> _WHAT IS BEING ASKED_
Please copy exactly the lines that begin with the one containing "image: postgres:15" and end with the last line of the entries.

> _EXCERPTED DATA_
------------------------------

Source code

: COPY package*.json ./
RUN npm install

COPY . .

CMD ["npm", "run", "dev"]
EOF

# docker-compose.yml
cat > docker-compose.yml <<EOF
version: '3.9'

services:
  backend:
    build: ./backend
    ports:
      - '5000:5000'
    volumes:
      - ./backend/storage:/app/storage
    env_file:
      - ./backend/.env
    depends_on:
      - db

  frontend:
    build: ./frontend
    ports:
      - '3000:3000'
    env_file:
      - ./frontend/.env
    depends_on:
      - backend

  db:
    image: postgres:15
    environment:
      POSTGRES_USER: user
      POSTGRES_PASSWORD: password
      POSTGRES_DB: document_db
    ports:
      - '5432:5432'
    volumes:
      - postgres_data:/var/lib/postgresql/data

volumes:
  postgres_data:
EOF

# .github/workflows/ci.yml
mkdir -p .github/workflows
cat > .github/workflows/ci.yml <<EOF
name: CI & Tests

------------------------------

> _COMPLETED EXERCISE_
    image: postgres:15
    environment:
      POSTGRES_USER: user
      POSTGRES_PASSWORD: password
      POSTGRES_DB: document_db
    ports:
      - '5432:5432'
    volumes:
      - postgres_data:/var/lib/postgresql/data

volumes:
  postgres_data:
EOF

# .github/workflows/ci.yml
mkdir -p .github/workflows
cat > .github/workflows/ci.yml <<EOF
name: CI & Tests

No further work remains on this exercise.